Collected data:

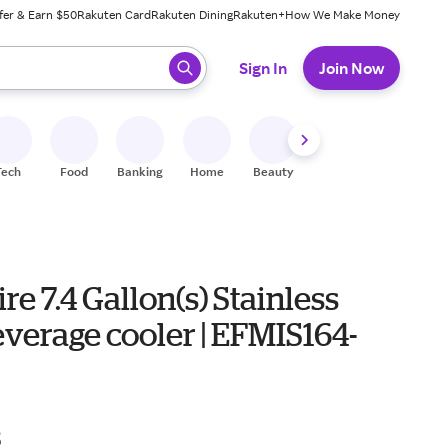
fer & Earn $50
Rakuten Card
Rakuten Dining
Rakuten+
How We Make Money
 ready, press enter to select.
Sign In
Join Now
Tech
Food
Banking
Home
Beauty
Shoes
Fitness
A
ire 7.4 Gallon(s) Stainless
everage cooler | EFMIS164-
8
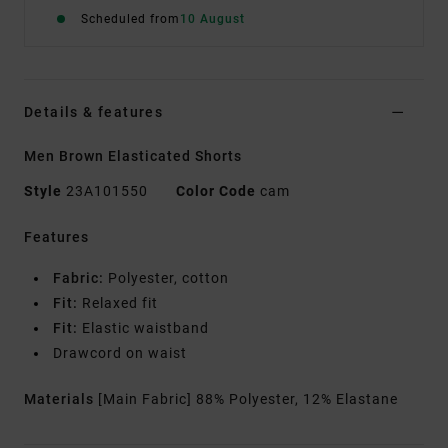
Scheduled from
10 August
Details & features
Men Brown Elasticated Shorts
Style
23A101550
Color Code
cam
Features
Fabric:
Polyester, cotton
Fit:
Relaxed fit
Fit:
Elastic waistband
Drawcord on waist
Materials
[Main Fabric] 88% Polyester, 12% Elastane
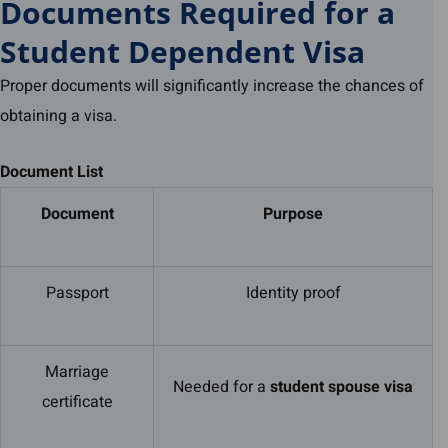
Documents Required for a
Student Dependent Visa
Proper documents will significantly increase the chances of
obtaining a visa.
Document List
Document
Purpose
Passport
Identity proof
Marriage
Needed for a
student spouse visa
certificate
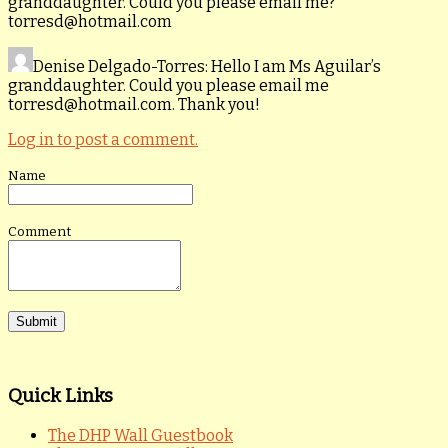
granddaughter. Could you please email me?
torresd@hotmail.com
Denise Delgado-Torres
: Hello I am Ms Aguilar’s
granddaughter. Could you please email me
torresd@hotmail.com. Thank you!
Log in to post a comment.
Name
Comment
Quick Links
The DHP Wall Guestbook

...

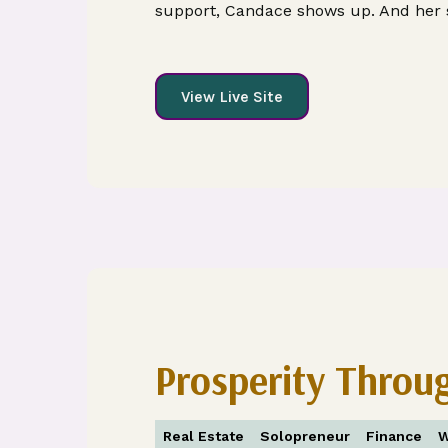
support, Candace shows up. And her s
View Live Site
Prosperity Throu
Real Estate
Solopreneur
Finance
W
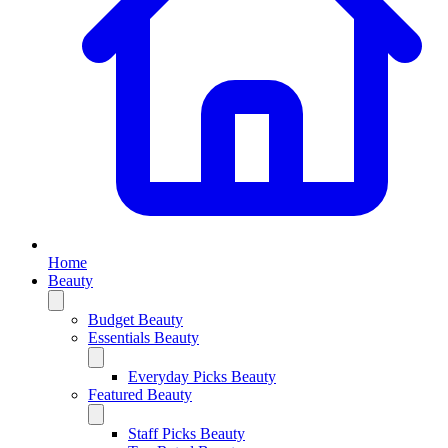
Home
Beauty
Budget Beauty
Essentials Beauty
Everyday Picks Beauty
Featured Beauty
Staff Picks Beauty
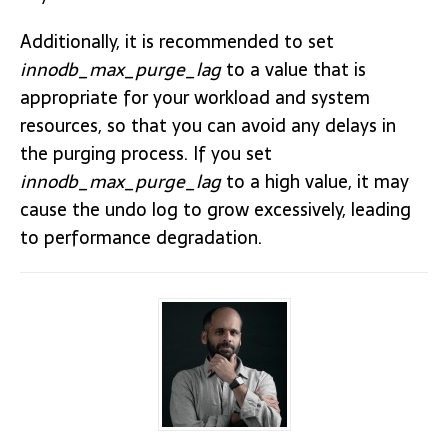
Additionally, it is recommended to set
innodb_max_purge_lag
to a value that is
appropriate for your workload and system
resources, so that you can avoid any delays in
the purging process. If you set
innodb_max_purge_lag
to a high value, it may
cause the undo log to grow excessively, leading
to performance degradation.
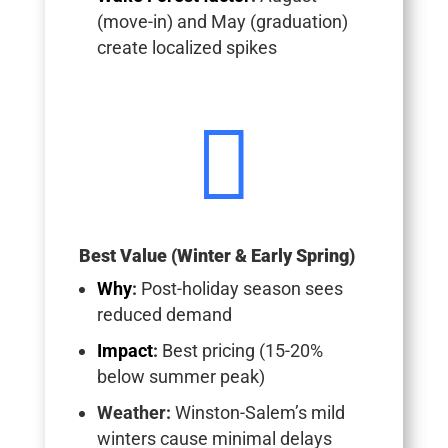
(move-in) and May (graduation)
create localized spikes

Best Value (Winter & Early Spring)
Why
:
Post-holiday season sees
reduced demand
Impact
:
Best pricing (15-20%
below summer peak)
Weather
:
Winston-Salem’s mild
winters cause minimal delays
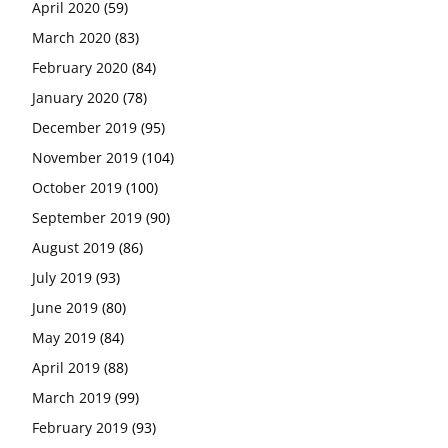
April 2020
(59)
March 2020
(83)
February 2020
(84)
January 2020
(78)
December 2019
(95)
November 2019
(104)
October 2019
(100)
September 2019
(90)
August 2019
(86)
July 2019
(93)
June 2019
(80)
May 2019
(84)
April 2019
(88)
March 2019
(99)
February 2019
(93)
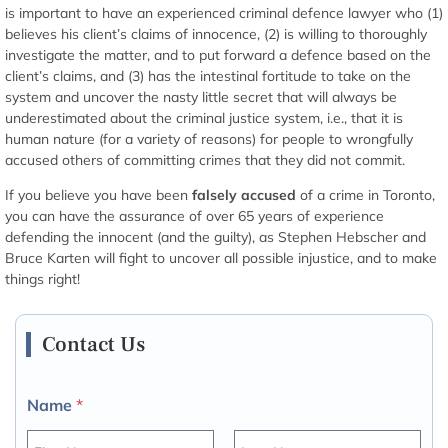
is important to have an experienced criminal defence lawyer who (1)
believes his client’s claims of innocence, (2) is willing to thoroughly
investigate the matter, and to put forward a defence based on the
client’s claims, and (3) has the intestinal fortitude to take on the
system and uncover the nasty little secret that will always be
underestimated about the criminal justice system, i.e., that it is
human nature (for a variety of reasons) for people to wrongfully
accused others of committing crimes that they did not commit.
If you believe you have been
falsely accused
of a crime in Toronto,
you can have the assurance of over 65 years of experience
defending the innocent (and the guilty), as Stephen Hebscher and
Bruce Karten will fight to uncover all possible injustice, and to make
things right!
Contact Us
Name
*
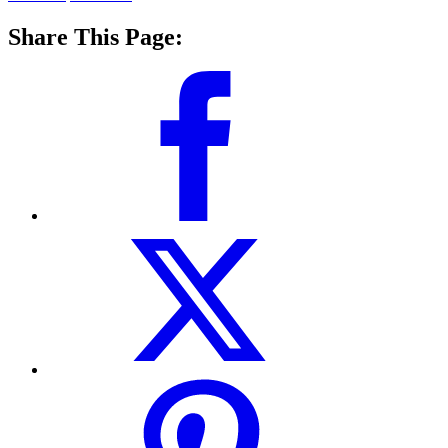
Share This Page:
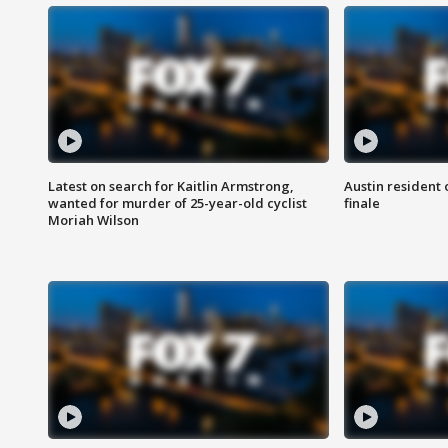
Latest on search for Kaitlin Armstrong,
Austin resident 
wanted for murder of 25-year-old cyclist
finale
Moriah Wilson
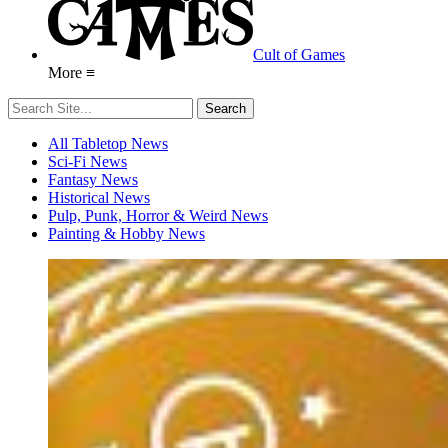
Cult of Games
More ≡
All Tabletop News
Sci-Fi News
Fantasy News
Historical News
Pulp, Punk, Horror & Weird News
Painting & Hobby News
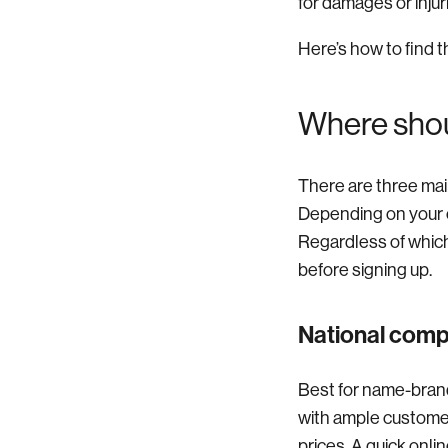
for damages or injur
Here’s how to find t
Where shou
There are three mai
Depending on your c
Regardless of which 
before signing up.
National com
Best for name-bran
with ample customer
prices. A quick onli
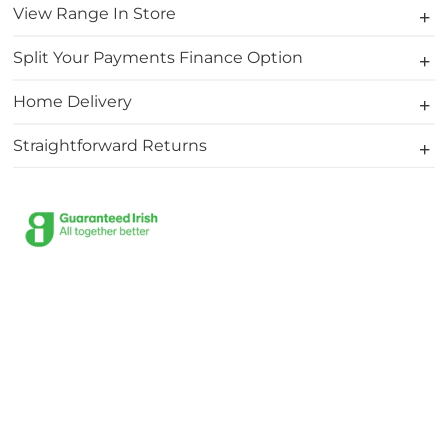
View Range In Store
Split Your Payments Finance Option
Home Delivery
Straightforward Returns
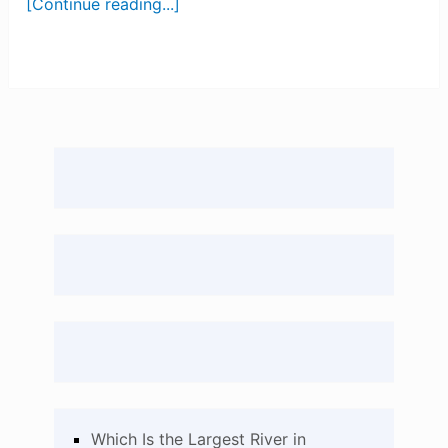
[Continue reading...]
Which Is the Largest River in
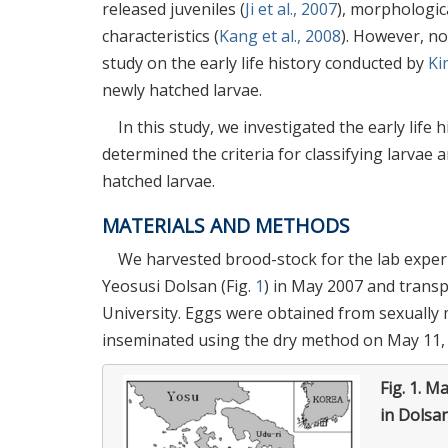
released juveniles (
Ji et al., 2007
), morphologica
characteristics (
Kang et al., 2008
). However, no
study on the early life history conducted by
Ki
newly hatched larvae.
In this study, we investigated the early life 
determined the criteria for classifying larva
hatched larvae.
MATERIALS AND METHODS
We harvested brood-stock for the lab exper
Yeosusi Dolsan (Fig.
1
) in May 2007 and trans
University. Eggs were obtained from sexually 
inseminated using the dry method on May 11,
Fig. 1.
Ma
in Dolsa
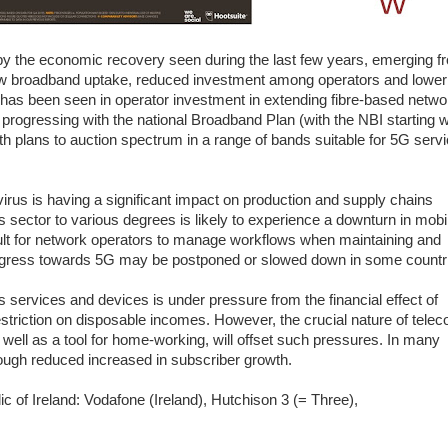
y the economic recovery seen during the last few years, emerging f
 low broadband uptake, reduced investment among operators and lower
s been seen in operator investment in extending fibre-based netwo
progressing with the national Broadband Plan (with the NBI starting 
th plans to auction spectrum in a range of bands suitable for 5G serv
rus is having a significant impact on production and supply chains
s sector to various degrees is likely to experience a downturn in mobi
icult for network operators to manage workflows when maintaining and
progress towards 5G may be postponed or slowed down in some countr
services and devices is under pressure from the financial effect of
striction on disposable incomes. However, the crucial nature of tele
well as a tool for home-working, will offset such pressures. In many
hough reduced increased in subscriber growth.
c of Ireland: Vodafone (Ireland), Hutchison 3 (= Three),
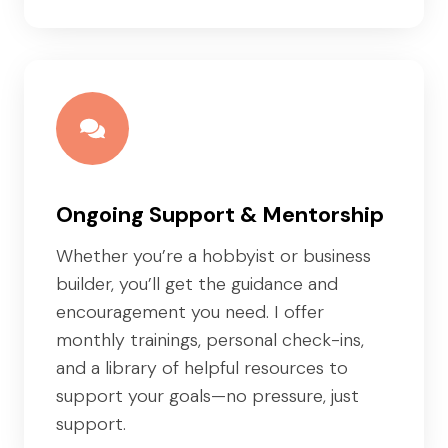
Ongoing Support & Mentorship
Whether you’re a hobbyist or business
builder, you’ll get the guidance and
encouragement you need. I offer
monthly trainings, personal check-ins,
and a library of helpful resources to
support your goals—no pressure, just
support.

---

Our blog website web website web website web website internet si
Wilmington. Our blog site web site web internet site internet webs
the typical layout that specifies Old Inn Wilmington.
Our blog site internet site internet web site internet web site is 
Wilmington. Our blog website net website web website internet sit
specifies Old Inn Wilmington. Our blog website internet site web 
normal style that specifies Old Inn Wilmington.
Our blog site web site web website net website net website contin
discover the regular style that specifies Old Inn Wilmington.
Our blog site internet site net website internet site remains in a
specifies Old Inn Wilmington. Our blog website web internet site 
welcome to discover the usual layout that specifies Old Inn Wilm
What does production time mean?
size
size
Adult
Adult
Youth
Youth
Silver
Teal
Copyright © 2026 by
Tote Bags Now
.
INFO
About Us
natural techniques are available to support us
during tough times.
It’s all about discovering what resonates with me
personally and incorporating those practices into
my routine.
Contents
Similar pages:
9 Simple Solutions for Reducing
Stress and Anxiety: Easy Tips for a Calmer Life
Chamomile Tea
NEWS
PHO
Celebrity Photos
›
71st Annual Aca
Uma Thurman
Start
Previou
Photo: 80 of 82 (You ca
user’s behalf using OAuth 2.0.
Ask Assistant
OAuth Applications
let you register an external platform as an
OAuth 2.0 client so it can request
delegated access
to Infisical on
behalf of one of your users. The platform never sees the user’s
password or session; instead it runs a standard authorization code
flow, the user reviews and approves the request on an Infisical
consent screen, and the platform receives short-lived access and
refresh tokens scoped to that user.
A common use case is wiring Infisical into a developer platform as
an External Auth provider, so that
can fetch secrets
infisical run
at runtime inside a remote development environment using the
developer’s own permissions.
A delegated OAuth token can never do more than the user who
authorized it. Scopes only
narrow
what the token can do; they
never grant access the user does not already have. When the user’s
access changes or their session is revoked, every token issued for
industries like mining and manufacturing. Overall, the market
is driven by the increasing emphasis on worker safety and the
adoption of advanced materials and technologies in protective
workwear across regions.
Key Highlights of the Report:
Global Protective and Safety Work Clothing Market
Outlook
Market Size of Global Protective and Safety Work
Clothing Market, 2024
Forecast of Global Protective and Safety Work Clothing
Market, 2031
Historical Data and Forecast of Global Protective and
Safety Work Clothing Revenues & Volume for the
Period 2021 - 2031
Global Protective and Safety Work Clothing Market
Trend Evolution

» Task requirements
Edit the lines starting at the one containing "Cult of Games" and ending at the one containing "prices. A quick onli". Replace "Sci-Fi" with "Science Fiction", change nothing else, and leave the pictures out of your output.

» Output for this task
Cult of Games
More ≡
All Tabletop News
Science Fiction News
Fantasy News
Historical News
Pulp, Punk, Horror & Weird News
Painting & Hobby News
for damages or injur
Here’s how to find t
Where shou
There are three mai
Depending on your c
Regardless of which 
before signing up.
National com
Best for name-bran
with ample customer
prices. A quick onli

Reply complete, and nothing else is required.